(Items listed in a dataset)
———

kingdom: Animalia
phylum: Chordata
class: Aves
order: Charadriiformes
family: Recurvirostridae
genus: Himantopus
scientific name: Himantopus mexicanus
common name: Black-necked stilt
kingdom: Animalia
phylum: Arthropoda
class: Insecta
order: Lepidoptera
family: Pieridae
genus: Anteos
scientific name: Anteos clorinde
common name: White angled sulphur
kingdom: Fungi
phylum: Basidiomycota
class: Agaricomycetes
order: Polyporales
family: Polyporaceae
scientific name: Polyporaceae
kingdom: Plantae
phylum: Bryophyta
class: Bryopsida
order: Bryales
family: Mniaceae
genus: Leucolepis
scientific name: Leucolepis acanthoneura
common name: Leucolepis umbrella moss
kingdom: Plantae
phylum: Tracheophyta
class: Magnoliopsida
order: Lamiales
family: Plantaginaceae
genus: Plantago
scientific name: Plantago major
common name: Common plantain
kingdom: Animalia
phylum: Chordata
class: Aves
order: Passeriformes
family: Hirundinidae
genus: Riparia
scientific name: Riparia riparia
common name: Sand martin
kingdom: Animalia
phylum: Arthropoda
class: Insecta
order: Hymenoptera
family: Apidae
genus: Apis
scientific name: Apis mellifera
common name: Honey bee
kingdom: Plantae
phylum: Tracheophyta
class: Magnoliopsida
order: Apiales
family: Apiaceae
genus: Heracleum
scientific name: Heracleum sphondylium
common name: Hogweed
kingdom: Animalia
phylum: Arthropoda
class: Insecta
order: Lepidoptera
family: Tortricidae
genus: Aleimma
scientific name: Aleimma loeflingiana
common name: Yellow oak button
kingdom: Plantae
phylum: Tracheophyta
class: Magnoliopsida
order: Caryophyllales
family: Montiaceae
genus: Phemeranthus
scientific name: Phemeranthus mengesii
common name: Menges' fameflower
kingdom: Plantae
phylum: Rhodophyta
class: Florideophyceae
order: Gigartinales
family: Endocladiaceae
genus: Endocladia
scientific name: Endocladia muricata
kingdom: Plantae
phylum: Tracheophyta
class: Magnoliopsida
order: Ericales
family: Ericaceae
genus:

———

Copy the listing above line for line, with no changes to any word or character.

Output for this exercise:
kingdom: Animalia
phylum: Chordata
class: Aves
order: Charadriiformes
family: Recurvirostridae
genus: Himantopus
scientific name: Himantopus mexicanus
common name: Black-necked stilt
kingdom: Animalia
phylum: Arthropoda
class: Insecta
order: Lepidoptera
family: Pieridae
genus: Anteos
scientific name: Anteos clorinde
common name: White angled sulphur
kingdom: Fungi
phylum: Basidiomycota
class: Agaricomycetes
order: Polyporales
family: Polyporaceae
scientific name: Polyporaceae
kingdom: Plantae
phylum: Bryophyta
class: Bryopsida
order: Bryales
family: Mniaceae
genus: Leucolepis
scientific name: Leucolepis acanthoneura
common name: Leucolepis umbrella moss
kingdom: Plantae
phylum: Tracheophyta
class: Magnoliopsida
order: Lamiales
family: Plantaginaceae
genus: Plantago
scientific name: Plantago major
common name: Common plantain
kingdom: Animalia
phylum: Chordata
class: Aves
order: Passeriformes
family: Hirundinidae
genus: Riparia
scientific name: Riparia riparia
common name: Sand martin
kingdom: Animalia
phylum: Arthropoda
class: Insecta
order: Hymenoptera
family: Apidae
genus: Apis
scientific name: Apis mellifera
common name: Honey bee
kingdom: Plantae
phylum: Tracheophyta
class: Magnoliopsida
order: Apiales
family: Apiaceae
genus: Heracleum
scientific name: Heracleum sphondylium
common name: Hogweed
kingdom: Animalia
phylum: Arthropoda
class: Insecta
order: Lepidoptera
family: Tortricidae
genus: Aleimma
scientific name: Aleimma loeflingiana
common name: Yellow oak button
kingdom: Plantae
phylum: Tracheophyta
class: Magnoliopsida
order: Caryophyllales
family: Montiaceae
genus: Phemeranthus
scientific name: Phemeranthus mengesii
common name: Menges' fameflower
kingdom: Plantae
phylum: Rhodophyta
class: Florideophyceae
order: Gigartinales
family: Endocladiaceae
genus: Endocladia
scientific name: Endocladia muricata
kingdom: Plantae
phylum: Tracheophyta
class: Magnoliopsida
order: Ericales
family: Ericaceae
genus:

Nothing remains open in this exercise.